AI has grown into a larger part of Peter Mac’s strategy. Databricks is supporting the cancer centre in three additional use cases: genomics, radiation oncology, and cancer imaging. Additionally, Peter Mac is:

  • Extending the AI program to include mainstream bioinformatics, which includes population genetics projects that involve large sample sizes and large amounts of genomic data.
  • Applying advances in Large Language Models and Retrieval Augmented Generation to extract knowledge from clinical and radiology reports.
  • Planning to implement LLMs in the future for genomics and transcriptomics research, which analyses RNA or the transcriptome to remain competitive in cancer research.

John Holland aims to unify data across construction operations

Meanwhile, John Holland managed 80 large-scale infrastructure projects worth AUD $13.2 billion in 2023. However, Travis Rousell, the company’s head of data and analytics, said its legacy data warehouse environment was fragmented and difficult to integrate.

SEE: How to improve data quality in data lakes

“We’ve got all the typical problems everybody’s had historically with data warehouses and data problems,” Rousell said. “Our legacy data warehouse environment was built incrementally over 20 years. It’s slowly evolved and developed out, and we’ve created this really swampy set of data silos.”
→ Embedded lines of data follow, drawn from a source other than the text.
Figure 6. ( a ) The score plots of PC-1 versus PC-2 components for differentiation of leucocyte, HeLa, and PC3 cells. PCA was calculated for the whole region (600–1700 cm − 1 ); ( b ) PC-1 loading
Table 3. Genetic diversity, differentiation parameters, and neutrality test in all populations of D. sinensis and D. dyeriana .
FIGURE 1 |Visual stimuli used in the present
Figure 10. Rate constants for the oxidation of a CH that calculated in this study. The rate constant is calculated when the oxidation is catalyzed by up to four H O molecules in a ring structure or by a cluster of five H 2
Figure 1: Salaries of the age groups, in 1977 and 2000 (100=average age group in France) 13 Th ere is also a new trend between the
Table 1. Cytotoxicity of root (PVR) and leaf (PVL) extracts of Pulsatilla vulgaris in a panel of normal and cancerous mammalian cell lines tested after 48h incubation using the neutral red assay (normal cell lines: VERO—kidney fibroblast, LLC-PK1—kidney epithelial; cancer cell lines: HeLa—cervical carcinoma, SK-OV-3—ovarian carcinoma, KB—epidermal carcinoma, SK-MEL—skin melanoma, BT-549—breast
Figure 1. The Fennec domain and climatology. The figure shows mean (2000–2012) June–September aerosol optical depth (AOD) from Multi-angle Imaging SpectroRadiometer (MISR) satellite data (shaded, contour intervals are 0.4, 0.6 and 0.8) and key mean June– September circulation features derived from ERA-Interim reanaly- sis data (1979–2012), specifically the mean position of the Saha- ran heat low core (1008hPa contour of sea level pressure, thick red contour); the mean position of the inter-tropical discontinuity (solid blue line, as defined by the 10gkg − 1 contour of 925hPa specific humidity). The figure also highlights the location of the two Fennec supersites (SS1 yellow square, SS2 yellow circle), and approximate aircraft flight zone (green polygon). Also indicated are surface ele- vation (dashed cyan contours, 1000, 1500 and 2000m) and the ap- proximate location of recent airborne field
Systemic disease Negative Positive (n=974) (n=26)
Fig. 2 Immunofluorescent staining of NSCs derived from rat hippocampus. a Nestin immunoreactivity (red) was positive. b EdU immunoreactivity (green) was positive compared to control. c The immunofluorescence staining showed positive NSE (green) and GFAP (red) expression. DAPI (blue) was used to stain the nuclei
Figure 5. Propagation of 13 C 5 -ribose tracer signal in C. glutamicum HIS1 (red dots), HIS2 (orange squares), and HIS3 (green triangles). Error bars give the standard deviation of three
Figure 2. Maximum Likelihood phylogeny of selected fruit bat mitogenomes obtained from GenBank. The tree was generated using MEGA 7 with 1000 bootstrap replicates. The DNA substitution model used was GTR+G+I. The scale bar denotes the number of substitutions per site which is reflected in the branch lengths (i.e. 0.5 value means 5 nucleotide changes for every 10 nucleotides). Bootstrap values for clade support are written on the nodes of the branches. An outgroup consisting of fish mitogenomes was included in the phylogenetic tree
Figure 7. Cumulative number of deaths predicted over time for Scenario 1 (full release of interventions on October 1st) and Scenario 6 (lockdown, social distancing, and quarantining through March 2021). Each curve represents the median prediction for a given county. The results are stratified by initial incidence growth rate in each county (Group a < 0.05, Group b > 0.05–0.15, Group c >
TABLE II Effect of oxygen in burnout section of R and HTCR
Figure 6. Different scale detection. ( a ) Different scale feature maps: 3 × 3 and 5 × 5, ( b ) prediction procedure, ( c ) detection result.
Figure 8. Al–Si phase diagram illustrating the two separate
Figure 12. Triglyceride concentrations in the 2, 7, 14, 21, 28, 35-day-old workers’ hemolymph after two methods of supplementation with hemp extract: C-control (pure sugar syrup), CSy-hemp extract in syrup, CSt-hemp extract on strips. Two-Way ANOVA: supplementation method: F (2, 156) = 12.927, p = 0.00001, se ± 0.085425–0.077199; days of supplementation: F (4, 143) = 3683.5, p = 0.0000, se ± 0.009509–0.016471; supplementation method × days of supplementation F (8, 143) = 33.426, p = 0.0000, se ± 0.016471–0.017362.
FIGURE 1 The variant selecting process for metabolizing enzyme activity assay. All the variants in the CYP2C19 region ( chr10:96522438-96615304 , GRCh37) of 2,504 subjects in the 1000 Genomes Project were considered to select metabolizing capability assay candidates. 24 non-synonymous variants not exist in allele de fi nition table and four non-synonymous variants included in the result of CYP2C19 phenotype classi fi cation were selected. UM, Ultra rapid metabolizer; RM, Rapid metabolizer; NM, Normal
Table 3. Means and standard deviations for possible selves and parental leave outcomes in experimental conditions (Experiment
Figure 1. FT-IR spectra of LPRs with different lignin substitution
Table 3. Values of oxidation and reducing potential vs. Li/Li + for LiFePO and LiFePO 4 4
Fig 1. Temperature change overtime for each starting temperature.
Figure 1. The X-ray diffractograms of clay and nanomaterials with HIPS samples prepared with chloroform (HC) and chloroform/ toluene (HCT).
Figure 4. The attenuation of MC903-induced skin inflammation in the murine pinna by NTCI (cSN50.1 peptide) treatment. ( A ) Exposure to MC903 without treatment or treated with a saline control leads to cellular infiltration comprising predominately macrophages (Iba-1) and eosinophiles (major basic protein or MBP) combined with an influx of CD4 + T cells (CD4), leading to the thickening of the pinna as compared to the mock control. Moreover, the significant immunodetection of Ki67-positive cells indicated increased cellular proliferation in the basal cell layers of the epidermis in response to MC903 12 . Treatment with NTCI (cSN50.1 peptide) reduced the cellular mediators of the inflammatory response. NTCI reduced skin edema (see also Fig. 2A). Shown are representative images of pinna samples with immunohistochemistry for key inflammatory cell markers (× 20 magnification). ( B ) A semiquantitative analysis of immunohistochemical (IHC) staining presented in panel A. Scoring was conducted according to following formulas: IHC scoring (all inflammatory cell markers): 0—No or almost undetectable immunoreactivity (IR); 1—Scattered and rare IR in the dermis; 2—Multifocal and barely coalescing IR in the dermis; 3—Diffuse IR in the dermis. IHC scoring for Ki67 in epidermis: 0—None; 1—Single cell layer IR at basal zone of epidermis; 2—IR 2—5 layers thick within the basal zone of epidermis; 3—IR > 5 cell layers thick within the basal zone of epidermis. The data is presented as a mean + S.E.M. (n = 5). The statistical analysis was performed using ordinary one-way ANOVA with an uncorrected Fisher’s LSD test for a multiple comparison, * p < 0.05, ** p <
Rousell added: “We could build BI [Business Intelligence] and reports on the front of those, but joining that data together to be able to create insights into the flow of activities and behaviors that are occurring so that we can drive change across our business has been a really difficult process for us.”

A unified data platform to deliver useful insights

John Holland set out to create a unified data platform to unlock data for business value. This was part of the group’s effort to drive innovation and competitive advantage in its industry through modern data and digital practices as part of a broader digital transformation push.

The organisation has sought to:

  • Provide a unified and integrated view of data across the business.
  • Manage governance of data across separately managed projects.
  • Achieve a focus on data engineering rather than platform engineering.

Cost savings come from better data management

John Holland has so far delivered several core business processes to Databricks’ data lake, including project management, project operations, project controls, safety, and fleet analytics.

As a result of using Databricks, Rousell said that John Holland had:

  • Reduced platform infrastructure costs by 46% on like-for-like workflows compared with legacy environments;
  • Reduced data engineering development effort and time by 30% by building out new data products and models.
  • Migrated over 600 users to data products provisioned through the Databricks data lakehouse.

IT becoming an enabler for John Holland’s business

Rousell said that Databricks ensures IT and technology do not constrain the business from progressing.

“I think the biggest thing for me that we’re achieving by doing this is we’re creating this data culture of ‘yes’ within John Holland,” Rousell explained. “Historically, the difficulty in provisioning new and innovative products has meant we’ve had to stand up large slow projects and underdeliver for the business.

“Now, if the business has an idea, we can say yes; we can deploy them a data workspace that gives them access to all the capability and tooling they’ll need, and they can go and build that at the speed.”